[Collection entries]
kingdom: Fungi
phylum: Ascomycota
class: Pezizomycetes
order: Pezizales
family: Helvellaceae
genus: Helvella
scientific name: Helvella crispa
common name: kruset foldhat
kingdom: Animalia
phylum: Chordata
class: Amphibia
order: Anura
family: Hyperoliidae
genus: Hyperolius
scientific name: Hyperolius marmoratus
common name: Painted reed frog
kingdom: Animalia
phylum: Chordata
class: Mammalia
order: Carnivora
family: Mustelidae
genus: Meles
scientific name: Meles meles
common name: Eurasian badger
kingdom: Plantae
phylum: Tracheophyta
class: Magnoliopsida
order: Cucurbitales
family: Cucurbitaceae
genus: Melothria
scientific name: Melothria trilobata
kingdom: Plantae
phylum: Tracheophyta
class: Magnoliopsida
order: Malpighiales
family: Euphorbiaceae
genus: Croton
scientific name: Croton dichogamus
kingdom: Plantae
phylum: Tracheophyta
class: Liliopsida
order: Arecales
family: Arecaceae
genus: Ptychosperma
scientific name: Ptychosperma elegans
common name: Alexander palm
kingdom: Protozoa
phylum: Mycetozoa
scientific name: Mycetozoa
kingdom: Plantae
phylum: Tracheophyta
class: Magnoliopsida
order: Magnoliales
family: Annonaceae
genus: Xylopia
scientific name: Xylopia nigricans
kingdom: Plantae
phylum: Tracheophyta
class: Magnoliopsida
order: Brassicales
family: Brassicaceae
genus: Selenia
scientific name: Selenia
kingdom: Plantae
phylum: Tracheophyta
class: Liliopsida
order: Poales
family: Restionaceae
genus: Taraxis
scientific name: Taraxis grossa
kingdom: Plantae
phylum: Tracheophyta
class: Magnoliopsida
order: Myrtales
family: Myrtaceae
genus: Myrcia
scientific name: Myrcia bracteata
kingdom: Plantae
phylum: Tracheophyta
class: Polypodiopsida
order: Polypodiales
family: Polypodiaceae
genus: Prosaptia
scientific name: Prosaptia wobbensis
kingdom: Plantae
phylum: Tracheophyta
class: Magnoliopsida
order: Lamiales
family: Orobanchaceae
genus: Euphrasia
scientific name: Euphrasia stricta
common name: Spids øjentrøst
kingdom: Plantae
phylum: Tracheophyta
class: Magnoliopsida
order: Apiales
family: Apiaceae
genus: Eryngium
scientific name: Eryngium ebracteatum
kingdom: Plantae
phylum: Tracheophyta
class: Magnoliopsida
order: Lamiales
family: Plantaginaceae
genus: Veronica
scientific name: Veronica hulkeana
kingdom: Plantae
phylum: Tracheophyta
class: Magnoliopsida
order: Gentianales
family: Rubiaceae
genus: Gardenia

→ **What you should do**
Can you pull out every line of the listing that contains the word "common" and copy each one?

→ **Task output**
common name: kruset foldhat
common name: Painted reed frog
common name: Eurasian badger
common name: Alexander palm
common name: Spids øjentrøst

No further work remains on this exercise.